The IMF projected a financing gap of about $400 million for 2013, which includes expected donor budget support of $1 billion and payment of 2012 wage arrears. However, the funding shortfall could reach $700 million if donors fail to deliver on aid promises,the IMF said.

It urged the cash-strapped Palestinian Authority to draw up contingency plans that includes spending cuts. It also said the Authority should look at ways to boost growth, which is forecast at roughly 4.0 percent between 2013 to 2016.

The IMF said unemployment had increased to almost a quarter of the labor force by the end of 2012, with unemployment among the youth particularly high.

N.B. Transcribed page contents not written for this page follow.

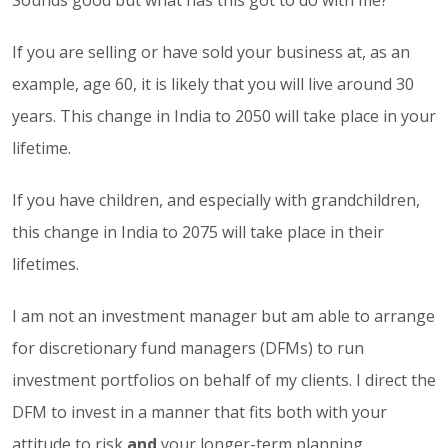
If you are selling or have sold your business at, as an
example, age 60, it is likely that you will live around 30
years. This change in India to 2050 will take place in your
lifetime.
If you have children, and especially with grandchildren,
this change in India to 2075 will take place in their
lifetimes.
I am not an investment manager but am able to arrange
for discretionary fund managers (DFMs) to run
investment portfolios on behalf of my clients. I direct the
DFM to invest in a manner that fits both with your
attitude to risk
and
your longer-term planning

In the past few months, the Authority has failed to pay full salaries to its 160,000 employees in the West Bank and Gaza Strip, territory controlled by the rival Hamas Islamist movement.

"Domestic sources of financing are drying up, with both the bank and non-bank private sector increasingly reluctant to finance the government," the IMF said in a report prepared for a donor meeting on March 19.

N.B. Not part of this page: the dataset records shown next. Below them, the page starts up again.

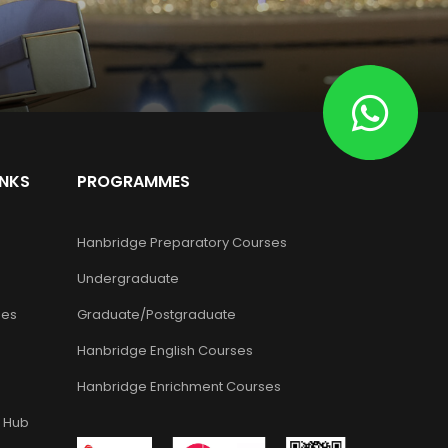
INKS
PROGRAMMES
Hanbridge Preparatory Courses
Undergraduate
es
Graduate/Postgraduate
Hanbridge English Courses
Hanbridge Enrichment Courses
 Hub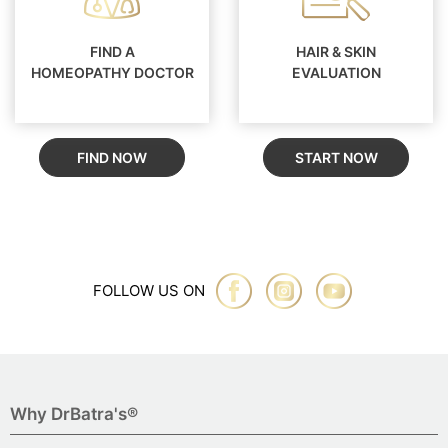
FIND A
HAIR & SKIN
HOMEOPATHY DOCTOR
EVALUATION
FIND NOW
START NOW
FOLLOW US ON
Why DrBatra's®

"If left unchecked, these trends will ultimately lead some to question the legitimacy of the PA and undermine its ability to govern effectively," the IMF added.

The IMF suggested a cap on spending, including in the 2013 budget by freezing wages and promotions, postponing non-essential development projects, while expanding a cash transfer program to protect the poorest.

It said unemployment in the West Bank and Gaza rose to 23 percent in the fourth quarter of 2012, from 21 percent in the same period a year earlier. Meanwhile inflation remains low at less than 2.0 percent.

The IMF said Israeli restrictions on movement and access was virtually unchanged and continued to hamper growth. Meanwhile, political uncertainty has increased, with increased unrest across the region deepening the sense of gloom, the IMF added.